One component of the project is the establishment of bioinformatics pipelines within RAGT. This will be conducted by the fellow working with the ERA bioinformatics service company. This will provide a future platform for the cereal genotyping team to utilise publically available wheat sequence datasets and to integrate them with the datasets produced in the current proposal using the current wheat reference genomes and future genomes assembled at high quality from the 10+ Genome Project. This will impact directly on the RAGT molecular wheat breeding programme and also will provide opportunities for further collaborative research with academics utilising sequencing data.

A further beneficiary will be the research of the academic project partner, Prof. Cristobal Uauy. As part of the project ~20 lines to be nominated by Prof. Uauy will be included in the exome capture and sequencing.
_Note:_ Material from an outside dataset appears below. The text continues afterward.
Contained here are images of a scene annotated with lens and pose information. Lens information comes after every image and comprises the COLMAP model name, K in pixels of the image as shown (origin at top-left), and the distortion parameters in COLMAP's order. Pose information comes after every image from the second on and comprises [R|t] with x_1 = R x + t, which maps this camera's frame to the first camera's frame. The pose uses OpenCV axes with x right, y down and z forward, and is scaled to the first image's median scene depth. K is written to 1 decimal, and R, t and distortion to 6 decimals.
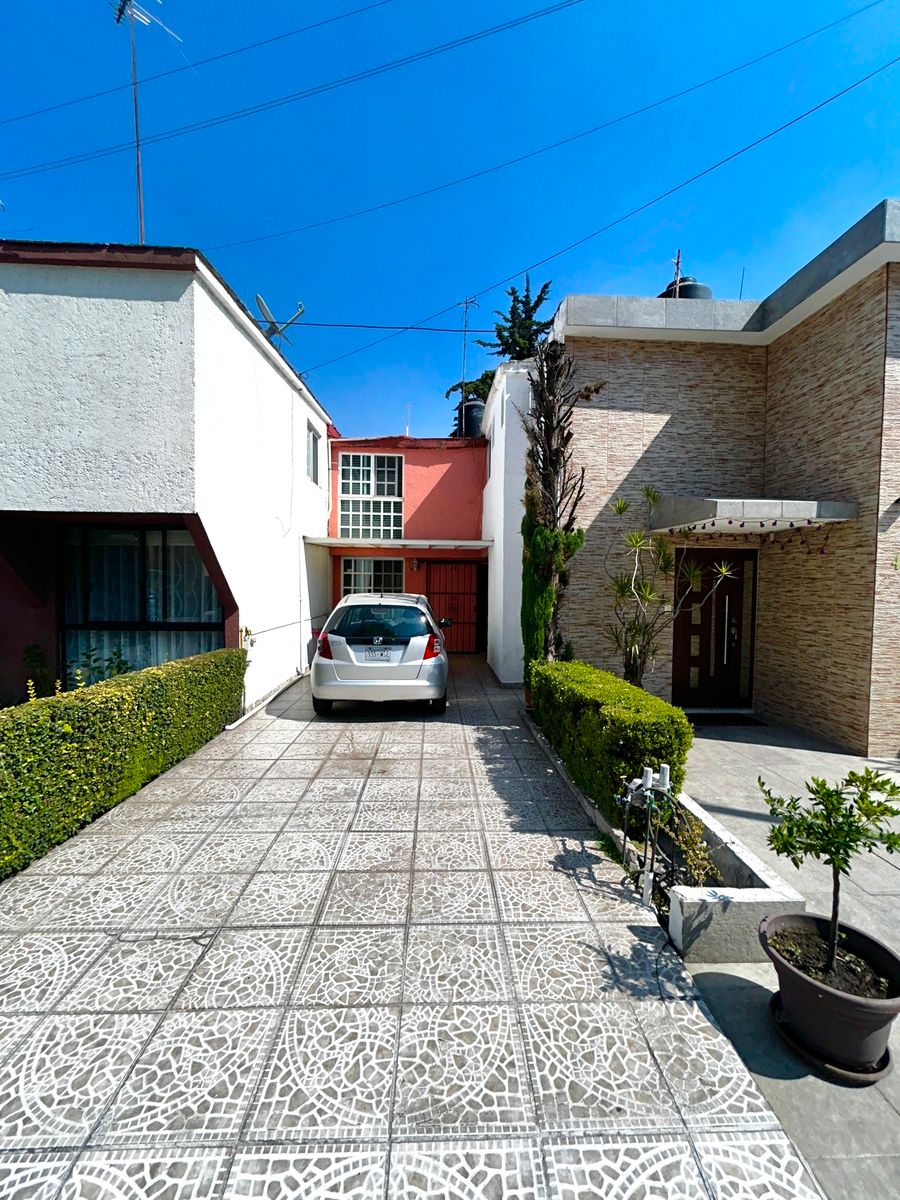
lens RADIAL K [[489.9, 0, 450.0], [0, 489.9, 600.0], [0, 0, 1]] dist [-0.001981, 0.006941]
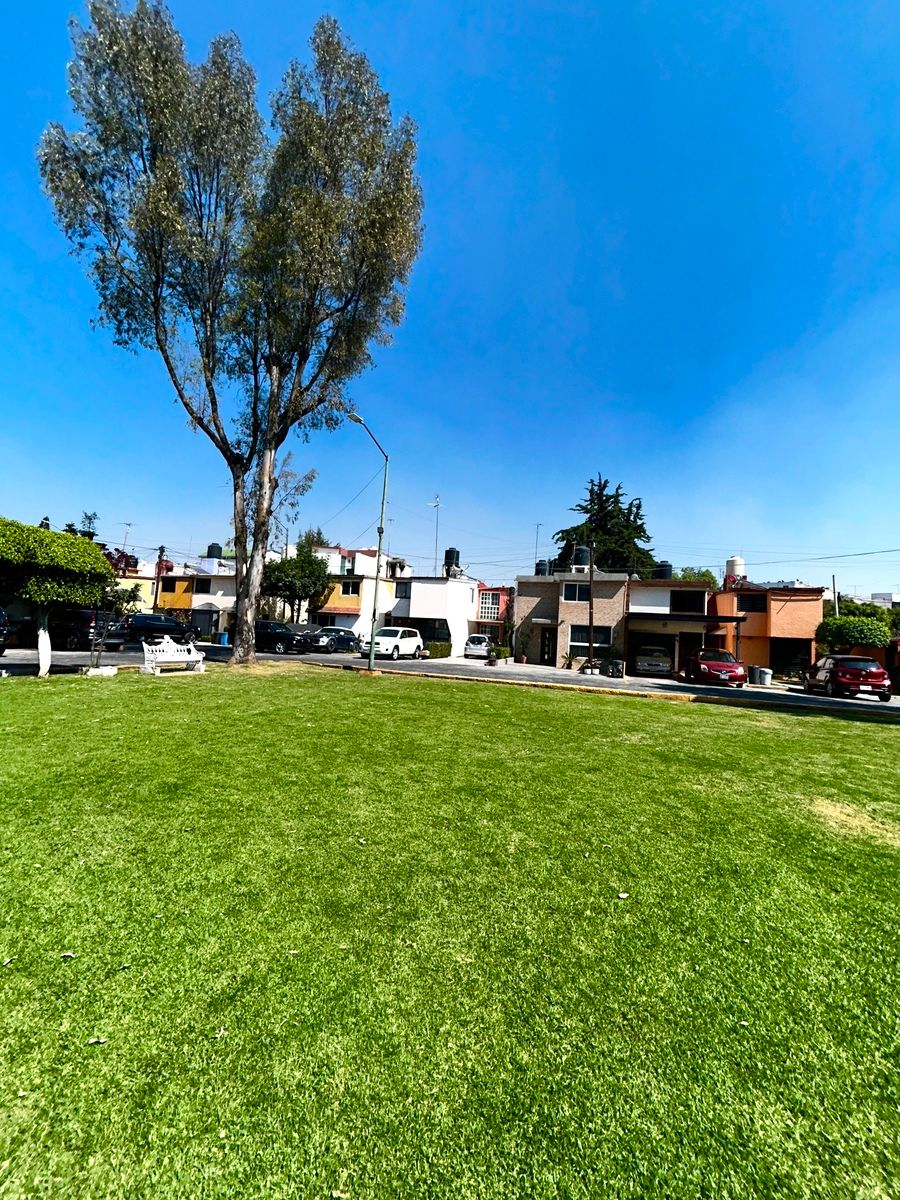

The intellectual property of this data will reside with the John Innes Centre (JIC) and can be published freely to provide benefits to the wheat research community as a whole. It is anticipated that the project, and the data generated within it, will lead to further possibilities for research collaborations either bilaterally between RAGT and JIC or as part of wider research collaborations between the plant breeding industry and JIC.

Finally, the fellow will be a beneficiary as it provides a unique opportunity to translate methods that have to date been limited to application in academic research, in which he has considerable expertise, to a practical breeding programme to provide more rapid genetic improvement of varieties. He will benefit from the expertise of Prof. Uauy and his research group in the application of genomic technologies to wheat genetics studies. This will provide him with a combination of both specific research skills and transferable skills that will make him well placed to become a global leader in the field of molecular plant breeding.